Жаба замолчал. Отдуваясь, важно выпятив губы, он пошел к старинному резному бюро (в котором он хранил и книги, и грязное белье и которое, меняя комнаты, таскал с. собой) и достал из кармана ключ. Доска упала, он выдвинул ящик. С маленьким кусочком картона он вернулся ко мне, я взглянул на этот картон, и все возражения вылетели у меня из головы.

Это был эскиз театрального костюма. На картоне был нарисован фрак…


4


Когда-то мне казалось, что живопись — это воспроизведение снов, которые пропадают бесследно, если их забыть, а между тем так много душевной силы тратится на то, чтобы их увидеть. Так, в 1919 году в Москве я встретил свой сон, нарисованный Ван-Гогом. Это было так, как если бы моя тень сказала мне: «Не я твоя тень, а ты — моя».

Потом другая мысль заслонила эти детские впечатления, и я решил, что живопись — это природа, притворившаяся мертвой. Хитрая, она не желает гибнуть раньше, чем человек не воспроизведет ее, и тогда она станет существовать в другом, быть может более совершенном, виде.

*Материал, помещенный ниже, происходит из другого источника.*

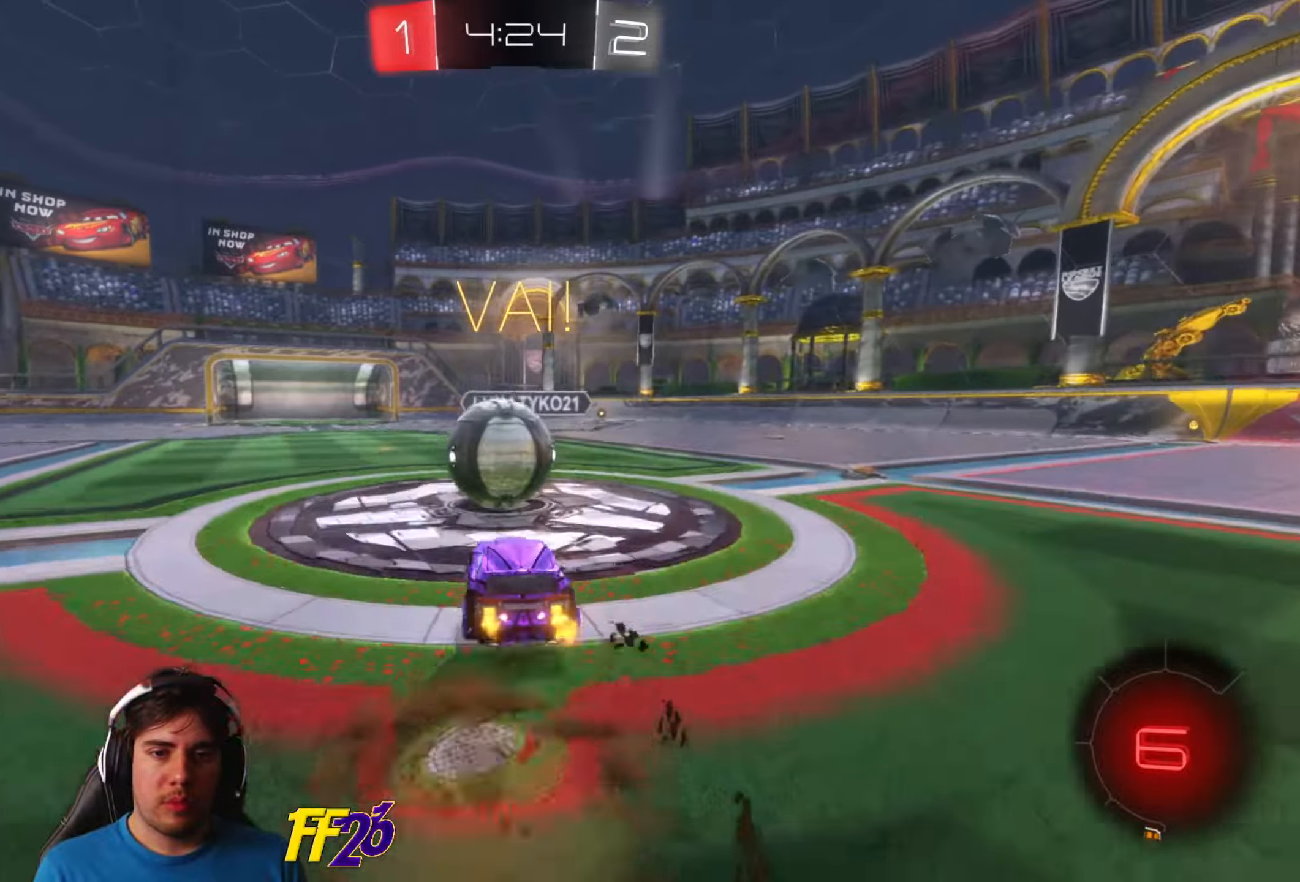
{"buttons": ["R2"], "left_stick": "center", "right_stick": "center", "events": [[50, "left_stick", "up-right"], [67, "A", "down"], [217, "A", "up"], [284, "left_stick", "center"]]}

Но и эта мысль была оставлена мной, когда я впервые увидел Татлина, угадавшего, казалось, какие-то последние слова, которые лишь с таким трудом мы ловим в их слабых ежедневных отражениях. Тогда другое значение живописи стало ясным для меня. Я понял, что это искусство, которое вправе решиться даже на предсказание в истории. Самая страшная, последняя смелость — все нужно ей для того, чтобы, миновав десятки ступеней, необходимых для неповоротливого ума, угадать существенные черты грядущих событий.

Рисунок, который показал мне Жаба, был из породы таких вещей. Подобно тому, как в стихотворении Мандельштама:


…вывеска, изображая брюки,
Понятье нам дает о человеке, —

фрак этот сам по себе уже был человеком. И не только человеком. Черты террора были в этих высокомерно срезанных фалдах, плечи вздернуты вверх; прищуренные, как глаза, смотрели на меня в упор аскетические лацканы революционера.

— Это фрак Робеспьера, — сказал Жаба, — и это было сделано шутя, в десять минут, не прерывая разговора. Ага, ты больше не смеешься?

Я не смеялся. Все, над чем я недоумевал, все, что в Архимедове казалось мне надуманным и странным, вдруг объяснилось с такой простотой, что я невольно растерялся, представив себе на мгновение, что Жаба прав, считая его гениальным…


5


Фердинанд все время болтал что-то на своем оглушительном языке, и Жаба, огорчившись в конце концов, пошел к нему и наклонился над корзиной, заменявшей младенцу колыбель.